Edit the items below by changing every "common name" to "vernacular name", and leave everything else as it is.

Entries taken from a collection

============

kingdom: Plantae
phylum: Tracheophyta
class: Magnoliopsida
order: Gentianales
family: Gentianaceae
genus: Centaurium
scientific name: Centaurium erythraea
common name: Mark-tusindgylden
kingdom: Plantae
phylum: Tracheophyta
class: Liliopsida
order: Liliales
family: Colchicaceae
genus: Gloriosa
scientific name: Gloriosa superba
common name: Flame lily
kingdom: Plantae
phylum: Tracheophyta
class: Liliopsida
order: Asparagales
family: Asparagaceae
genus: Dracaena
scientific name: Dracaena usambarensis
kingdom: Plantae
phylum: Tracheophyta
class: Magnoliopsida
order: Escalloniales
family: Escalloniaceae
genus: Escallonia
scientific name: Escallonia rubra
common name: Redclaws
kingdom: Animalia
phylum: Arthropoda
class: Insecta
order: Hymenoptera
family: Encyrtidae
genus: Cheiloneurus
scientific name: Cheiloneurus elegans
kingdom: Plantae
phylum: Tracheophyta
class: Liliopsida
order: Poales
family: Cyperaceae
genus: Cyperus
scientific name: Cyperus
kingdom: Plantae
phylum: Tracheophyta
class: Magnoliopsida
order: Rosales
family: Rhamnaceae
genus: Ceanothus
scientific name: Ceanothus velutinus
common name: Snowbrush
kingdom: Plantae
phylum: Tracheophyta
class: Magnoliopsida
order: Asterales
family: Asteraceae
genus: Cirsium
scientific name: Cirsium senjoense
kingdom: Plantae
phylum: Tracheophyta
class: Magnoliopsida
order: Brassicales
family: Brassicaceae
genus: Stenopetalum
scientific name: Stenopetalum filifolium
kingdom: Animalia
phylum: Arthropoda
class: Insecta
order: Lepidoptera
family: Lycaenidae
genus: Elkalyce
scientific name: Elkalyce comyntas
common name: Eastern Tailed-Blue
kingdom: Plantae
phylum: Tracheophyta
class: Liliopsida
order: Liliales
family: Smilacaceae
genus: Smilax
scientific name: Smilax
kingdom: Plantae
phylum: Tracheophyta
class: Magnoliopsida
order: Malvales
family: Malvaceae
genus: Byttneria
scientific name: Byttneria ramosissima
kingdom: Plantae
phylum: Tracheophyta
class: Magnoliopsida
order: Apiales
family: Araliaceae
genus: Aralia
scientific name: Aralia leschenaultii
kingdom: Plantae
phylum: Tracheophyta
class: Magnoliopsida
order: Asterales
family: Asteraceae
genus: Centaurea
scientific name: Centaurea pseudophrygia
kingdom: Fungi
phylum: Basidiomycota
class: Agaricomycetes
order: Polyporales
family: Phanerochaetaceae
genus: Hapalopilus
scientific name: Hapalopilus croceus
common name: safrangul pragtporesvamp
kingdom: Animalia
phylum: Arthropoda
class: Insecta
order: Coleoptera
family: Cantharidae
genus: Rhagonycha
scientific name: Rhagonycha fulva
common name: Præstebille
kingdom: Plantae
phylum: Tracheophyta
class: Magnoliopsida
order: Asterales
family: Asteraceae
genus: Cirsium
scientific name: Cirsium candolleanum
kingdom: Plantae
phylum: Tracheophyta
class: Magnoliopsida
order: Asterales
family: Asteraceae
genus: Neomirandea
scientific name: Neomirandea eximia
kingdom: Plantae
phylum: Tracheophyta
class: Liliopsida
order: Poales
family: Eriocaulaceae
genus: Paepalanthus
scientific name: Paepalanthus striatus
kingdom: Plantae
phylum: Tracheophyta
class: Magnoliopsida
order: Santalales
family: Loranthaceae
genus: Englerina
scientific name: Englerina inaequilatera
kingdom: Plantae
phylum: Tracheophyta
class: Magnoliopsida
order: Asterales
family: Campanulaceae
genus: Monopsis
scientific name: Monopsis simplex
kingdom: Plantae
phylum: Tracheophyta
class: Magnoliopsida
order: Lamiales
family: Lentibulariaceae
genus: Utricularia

============

__Final answer__:
kingdom: Plantae
phylum: Tracheophyta
class: Magnoliopsida
order: Gentianales
family: Gentianaceae
genus: Centaurium
scientific name: Centaurium erythraea
vernacular name: Mark-tusindgylden
kingdom: Plantae
phylum: Tracheophyta
class: Liliopsida
order: Liliales
family: Colchicaceae
genus: Gloriosa
scientific name: Gloriosa superba
vernacular name: Flame lily
kingdom: Plantae
phylum: Tracheophyta
class: Liliopsida
order: Asparagales
family: Asparagaceae
genus: Dracaena
scientific name: Dracaena usambarensis
kingdom: Plantae
phylum: Tracheophyta
class: Magnoliopsida
order: Escalloniales
family: Escalloniaceae
genus: Escallonia
scientific name: Escallonia rubra
vernacular name: Redclaws
kingdom: Animalia
phylum: Arthropoda
class: Insecta
order: Hymenoptera
family: Encyrtidae
genus: Cheiloneurus
scientific name: Cheiloneurus elegans
kingdom: Plantae
phylum: Tracheophyta
class: Liliopsida
order: Poales
family: Cyperaceae
genus: Cyperus
scientific name: Cyperus
kingdom: Plantae
phylum: Tracheophyta
class: Magnoliopsida
order: Rosales
family: Rhamnaceae
genus: Ceanothus
scientific name: Ceanothus velutinus
vernacular name: Snowbrush
kingdom: Plantae
phylum: Tracheophyta
class: Magnoliopsida
order: Asterales
family: Asteraceae
genus: Cirsium
scientific name: Cirsium senjoense
kingdom: Plantae
phylum: Tracheophyta
class: Magnoliopsida
order: Brassicales
family: Brassicaceae
genus: Stenopetalum
scientific name: Stenopetalum filifolium
kingdom: Animalia
phylum: Arthropoda
class: Insecta
order: Lepidoptera
family: Lycaenidae
genus: Elkalyce
scientific name: Elkalyce comyntas
vernacular name: Eastern Tailed-Blue
kingdom: Plantae
phylum: Tracheophyta
class: Liliopsida
order: Liliales
family: Smilacaceae
genus: Smilax
scientific name: Smilax
kingdom: Plantae
phylum: Tracheophyta
class: Magnoliopsida
order: Malvales
family: Malvaceae
genus: Byttneria
scientific name: Byttneria ramosissima
kingdom: Plantae
phylum: Tracheophyta
class: Magnoliopsida
order: Apiales
family: Araliaceae
genus: Aralia
scientific name: Aralia leschenaultii
kingdom: Plantae
phylum: Tracheophyta
class: Magnoliopsida
order: Asterales
family: Asteraceae
genus: Centaurea
scientific name: Centaurea pseudophrygia
kingdom: Fungi
phylum: Basidiomycota
class: Agaricomycetes
order: Polyporales
family: Phanerochaetaceae
genus: Hapalopilus
scientific name: Hapalopilus croceus
vernacular name: safrangul pragtporesvamp
kingdom: Animalia
phylum: Arthropoda
class: Insecta
order: Coleoptera
family: Cantharidae
genus: Rhagonycha
scientific name: Rhagonycha fulva
vernacular name: Præstebille
kingdom: Plantae
phylum: Tracheophyta
class: Magnoliopsida
order: Asterales
family: Asteraceae
genus: Cirsium
scientific name: Cirsium candolleanum
kingdom: Plantae
phylum: Tracheophyta
class: Magnoliopsida
order: Asterales
family: Asteraceae
genus: Neomirandea
scientific name: Neomirandea eximia
kingdom: Plantae
phylum: Tracheophyta
class: Liliopsida
order: Poales
family: Eriocaulaceae
genus: Paepalanthus
scientific name: Paepalanthus striatus
kingdom: Plantae
phylum: Tracheophyta
class: Magnoliopsida
order: Santalales
family: Loranthaceae
genus: Englerina
scientific name: Englerina inaequilatera
kingdom: Plantae
phylum: Tracheophyta
class: Magnoliopsida
order: Asterales
family: Campanulaceae
genus: Monopsis
scientific name: Monopsis simplex
kingdom: Plantae
phylum: Tracheophyta
class: Magnoliopsida
order: Lamiales
family: Lentibulariaceae
genus: Utricularia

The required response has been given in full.